• SOURCE TEXT:
● ● ● ●

Éric Demarsan (born 2 October 1938), also known as Éric de Marsanis, is a French film score composer.

Life and career

After working as arranger for composers Michel Magne then François de Roubaix (including on Le Samouraï) he scored L'Armée des ombres (aka Army of Shadows) in 1969 then Le Cercle rouge (aka The red circle) in 1970, both by director Jean-Pierre Melville.

After that, he scored numerous movies for other great directors like Jean-Pierre Mocky, Costa-Gavras or Patrice Leconte.

Éric Demarsan also composed many songs, the Pop Symphony album under pseudonym Jason Havelock, as well as some musics for sound and light shows.

Since 2000 he works frequently with director Guillaume Nicloux and then Hervé Hadmar.

● ● ● ●

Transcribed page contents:
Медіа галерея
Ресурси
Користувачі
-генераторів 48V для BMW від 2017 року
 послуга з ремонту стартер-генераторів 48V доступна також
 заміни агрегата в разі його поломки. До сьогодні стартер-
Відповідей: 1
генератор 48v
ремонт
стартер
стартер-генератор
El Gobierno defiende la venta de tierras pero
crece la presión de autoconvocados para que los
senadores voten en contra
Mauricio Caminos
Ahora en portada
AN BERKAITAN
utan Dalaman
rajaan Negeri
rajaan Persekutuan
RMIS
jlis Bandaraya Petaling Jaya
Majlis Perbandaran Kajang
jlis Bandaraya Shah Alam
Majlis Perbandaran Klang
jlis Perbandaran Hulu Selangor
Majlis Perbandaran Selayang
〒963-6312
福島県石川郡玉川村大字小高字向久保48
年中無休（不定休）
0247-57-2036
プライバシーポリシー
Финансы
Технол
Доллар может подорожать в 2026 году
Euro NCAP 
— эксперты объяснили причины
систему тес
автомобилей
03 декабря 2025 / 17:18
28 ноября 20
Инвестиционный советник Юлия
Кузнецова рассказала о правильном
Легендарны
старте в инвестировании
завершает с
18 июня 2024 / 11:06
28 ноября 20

● ● ● ●

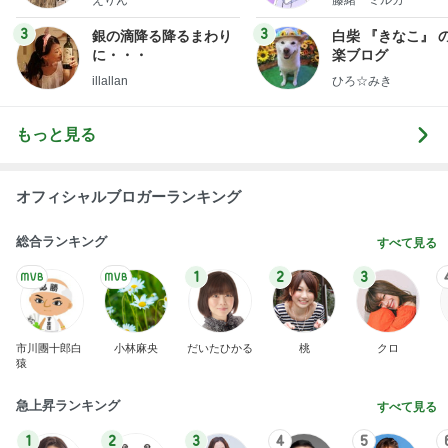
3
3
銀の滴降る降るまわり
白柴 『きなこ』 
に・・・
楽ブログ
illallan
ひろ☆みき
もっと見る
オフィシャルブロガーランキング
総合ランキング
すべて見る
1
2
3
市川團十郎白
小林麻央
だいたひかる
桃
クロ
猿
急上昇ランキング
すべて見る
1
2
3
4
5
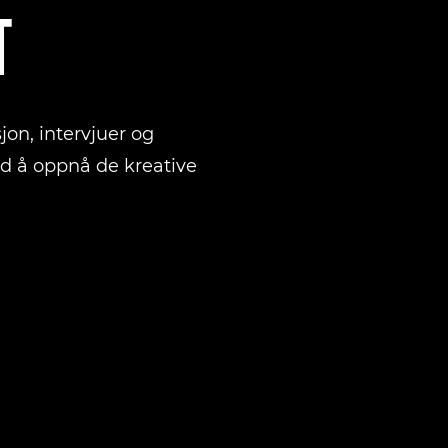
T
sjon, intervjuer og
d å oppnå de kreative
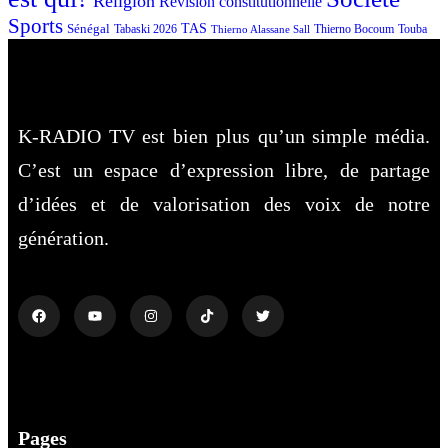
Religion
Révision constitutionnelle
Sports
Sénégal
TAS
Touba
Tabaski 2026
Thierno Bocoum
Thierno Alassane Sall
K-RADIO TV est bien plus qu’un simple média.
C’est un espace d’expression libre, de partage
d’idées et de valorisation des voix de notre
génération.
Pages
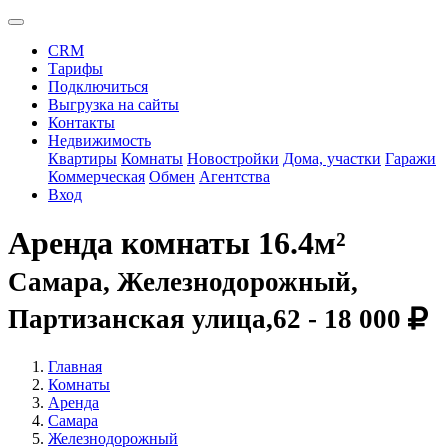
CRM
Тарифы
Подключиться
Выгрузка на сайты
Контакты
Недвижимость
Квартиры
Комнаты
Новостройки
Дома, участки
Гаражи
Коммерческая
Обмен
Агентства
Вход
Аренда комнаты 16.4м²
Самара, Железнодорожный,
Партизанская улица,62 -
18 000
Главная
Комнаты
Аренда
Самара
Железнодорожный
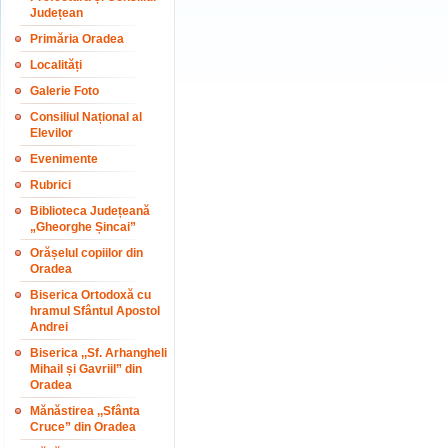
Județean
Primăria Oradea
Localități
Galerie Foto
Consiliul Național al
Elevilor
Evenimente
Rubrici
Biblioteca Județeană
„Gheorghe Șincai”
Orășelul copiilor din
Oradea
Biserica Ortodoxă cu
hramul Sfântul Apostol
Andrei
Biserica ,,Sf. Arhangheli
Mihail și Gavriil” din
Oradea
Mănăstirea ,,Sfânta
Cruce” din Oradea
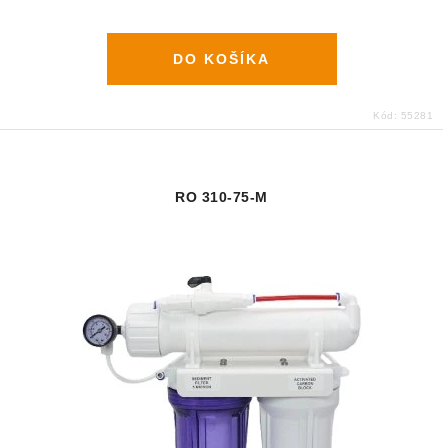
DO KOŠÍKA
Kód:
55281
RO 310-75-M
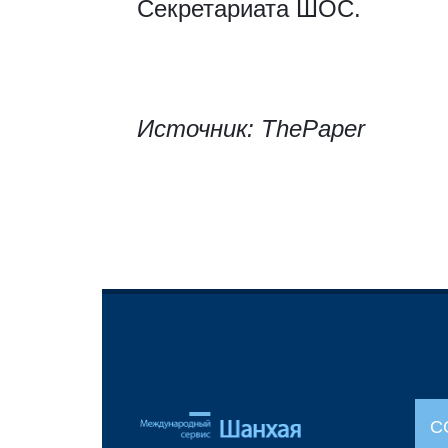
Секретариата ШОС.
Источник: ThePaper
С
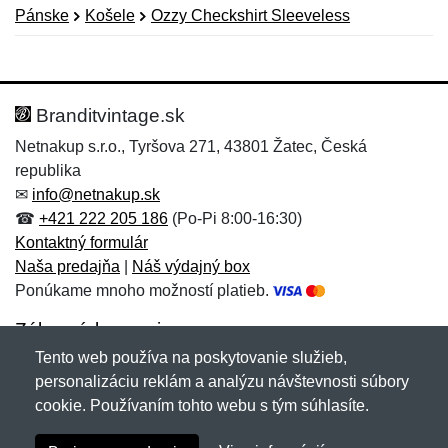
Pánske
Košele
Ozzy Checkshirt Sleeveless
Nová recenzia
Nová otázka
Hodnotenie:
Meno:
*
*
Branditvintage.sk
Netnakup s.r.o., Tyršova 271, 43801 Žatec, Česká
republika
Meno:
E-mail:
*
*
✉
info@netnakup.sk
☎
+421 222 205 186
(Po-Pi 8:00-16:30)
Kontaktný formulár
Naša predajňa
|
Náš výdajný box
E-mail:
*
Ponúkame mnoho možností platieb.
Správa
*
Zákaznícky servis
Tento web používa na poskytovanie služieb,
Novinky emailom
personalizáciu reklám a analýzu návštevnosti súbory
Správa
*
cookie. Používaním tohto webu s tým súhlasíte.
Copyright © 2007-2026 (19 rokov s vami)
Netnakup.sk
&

● ● ● ●

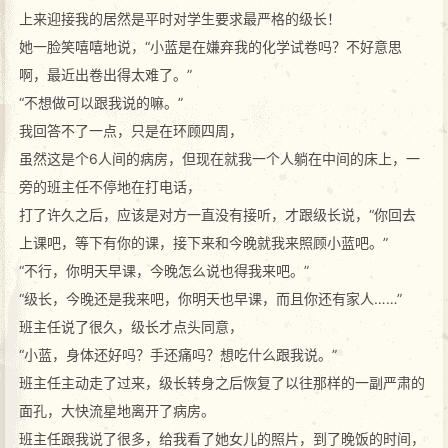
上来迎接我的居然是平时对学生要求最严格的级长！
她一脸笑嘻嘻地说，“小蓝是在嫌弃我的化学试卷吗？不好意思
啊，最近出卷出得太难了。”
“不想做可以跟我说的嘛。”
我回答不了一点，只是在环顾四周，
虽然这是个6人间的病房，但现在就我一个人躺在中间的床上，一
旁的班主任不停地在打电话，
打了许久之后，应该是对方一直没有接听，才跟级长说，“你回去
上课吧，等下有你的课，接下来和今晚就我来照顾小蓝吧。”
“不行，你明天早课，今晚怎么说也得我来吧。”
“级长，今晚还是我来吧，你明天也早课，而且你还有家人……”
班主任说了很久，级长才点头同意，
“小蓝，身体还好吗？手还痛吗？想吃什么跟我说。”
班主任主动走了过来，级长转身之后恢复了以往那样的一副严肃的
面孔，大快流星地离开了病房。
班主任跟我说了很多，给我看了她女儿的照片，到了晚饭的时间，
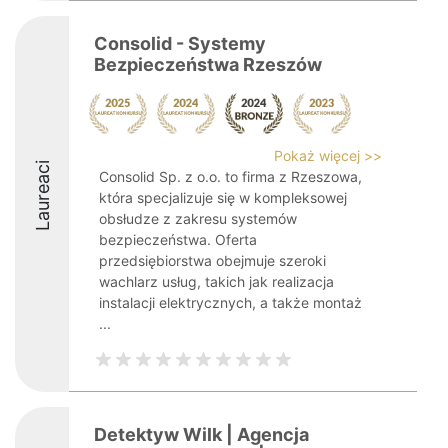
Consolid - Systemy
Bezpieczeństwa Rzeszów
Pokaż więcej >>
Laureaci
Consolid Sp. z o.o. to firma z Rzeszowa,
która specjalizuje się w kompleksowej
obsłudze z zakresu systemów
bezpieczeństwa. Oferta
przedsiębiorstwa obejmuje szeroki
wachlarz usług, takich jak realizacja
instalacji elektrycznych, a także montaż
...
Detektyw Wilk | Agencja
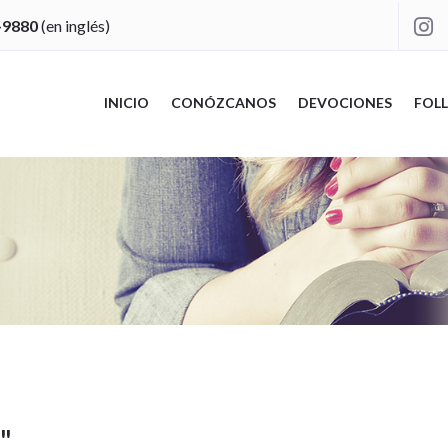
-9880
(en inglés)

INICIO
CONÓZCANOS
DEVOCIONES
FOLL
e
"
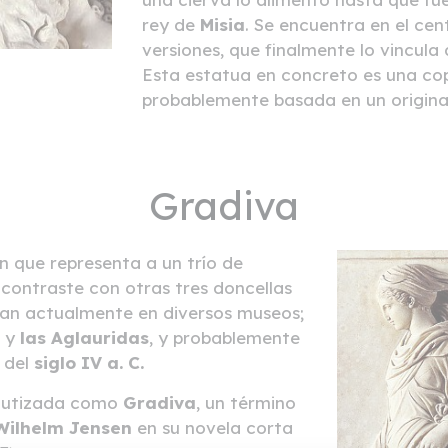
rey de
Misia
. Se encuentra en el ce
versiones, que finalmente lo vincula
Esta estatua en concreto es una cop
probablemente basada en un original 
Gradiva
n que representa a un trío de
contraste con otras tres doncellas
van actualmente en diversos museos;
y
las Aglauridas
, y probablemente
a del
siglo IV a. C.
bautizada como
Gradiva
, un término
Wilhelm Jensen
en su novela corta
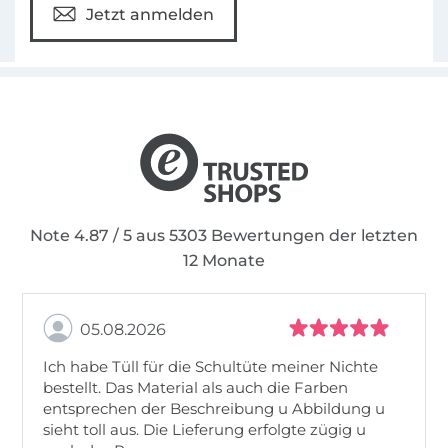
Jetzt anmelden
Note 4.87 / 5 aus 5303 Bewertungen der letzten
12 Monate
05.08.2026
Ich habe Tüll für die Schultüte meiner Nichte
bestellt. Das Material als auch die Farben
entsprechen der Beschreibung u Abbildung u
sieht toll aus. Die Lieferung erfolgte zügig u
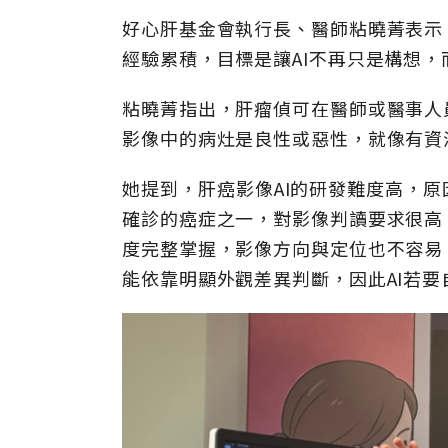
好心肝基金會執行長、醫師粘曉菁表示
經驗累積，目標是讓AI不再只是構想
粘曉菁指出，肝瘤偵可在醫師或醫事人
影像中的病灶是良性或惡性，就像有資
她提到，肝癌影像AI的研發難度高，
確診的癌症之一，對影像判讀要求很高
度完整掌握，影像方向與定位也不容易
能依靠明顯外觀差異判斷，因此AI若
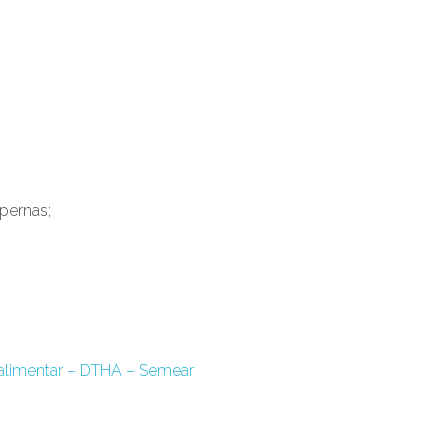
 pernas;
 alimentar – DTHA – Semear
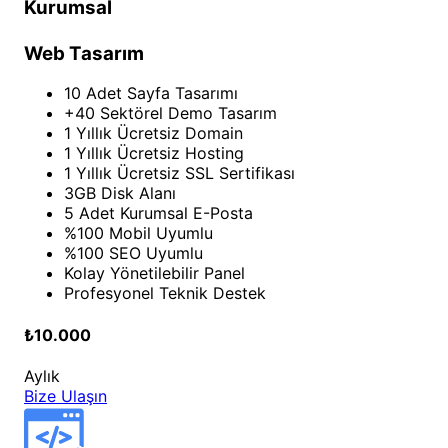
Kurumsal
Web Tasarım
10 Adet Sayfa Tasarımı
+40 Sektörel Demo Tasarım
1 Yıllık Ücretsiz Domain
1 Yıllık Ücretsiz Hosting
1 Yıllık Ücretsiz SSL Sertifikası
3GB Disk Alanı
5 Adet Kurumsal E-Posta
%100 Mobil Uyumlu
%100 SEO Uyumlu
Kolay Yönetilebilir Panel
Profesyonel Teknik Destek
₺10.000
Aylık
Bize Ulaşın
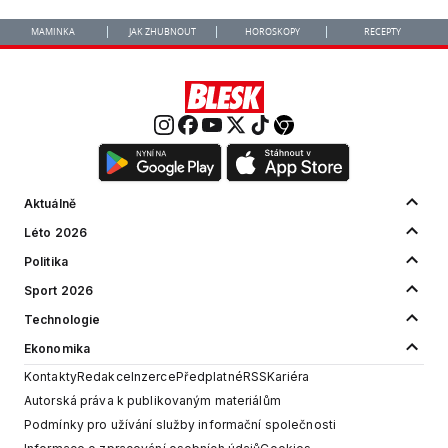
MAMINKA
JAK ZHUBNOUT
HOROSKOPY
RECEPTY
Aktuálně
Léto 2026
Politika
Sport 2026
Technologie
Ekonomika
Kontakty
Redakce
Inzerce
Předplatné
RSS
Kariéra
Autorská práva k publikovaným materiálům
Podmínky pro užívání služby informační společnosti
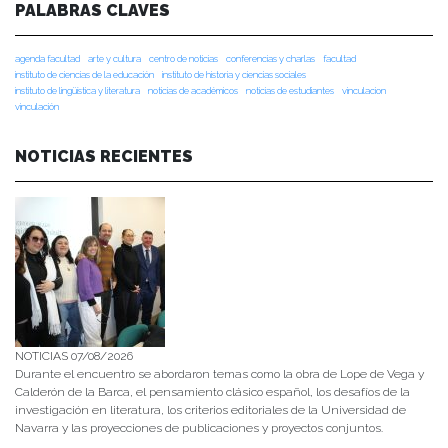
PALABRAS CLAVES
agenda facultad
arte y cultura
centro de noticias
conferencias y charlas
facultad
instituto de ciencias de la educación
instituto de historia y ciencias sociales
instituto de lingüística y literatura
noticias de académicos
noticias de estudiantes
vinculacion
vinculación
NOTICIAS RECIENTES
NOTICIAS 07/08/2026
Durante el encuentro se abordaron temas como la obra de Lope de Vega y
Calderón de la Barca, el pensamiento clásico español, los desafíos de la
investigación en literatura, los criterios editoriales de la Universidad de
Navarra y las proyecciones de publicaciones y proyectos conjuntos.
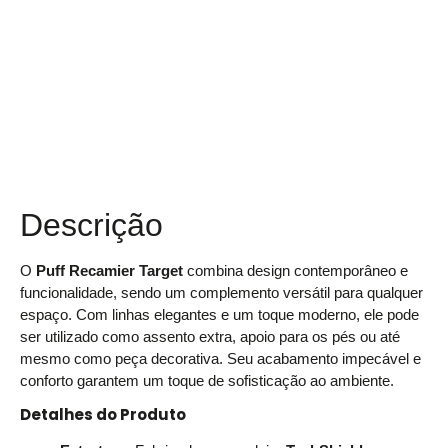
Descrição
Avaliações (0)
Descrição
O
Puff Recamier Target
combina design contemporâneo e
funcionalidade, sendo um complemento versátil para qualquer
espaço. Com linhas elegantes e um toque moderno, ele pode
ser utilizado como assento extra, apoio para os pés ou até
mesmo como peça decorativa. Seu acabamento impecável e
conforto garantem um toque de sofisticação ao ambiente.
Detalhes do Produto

● ● ● ●

• WHAT THIS TASK INVOLVES:
Copy the passage of the Éric Demarsan biography between "After working as" and "or Patrice Leconte.", inclusive.

• SOLUTION:
After working as arranger for composers Michel Magne then François de Roubaix (including on Le Samouraï) he scored L'Armée des ombres (aka Army of Shadows) in 1969 then Le Cercle rouge (aka The red circle) in 1970, both by director Jean-Pierre Melville.

After that, he scored numerous movies for other great directors like Jean-Pierre Mocky, Costa-Gavras or Patrice Leconte.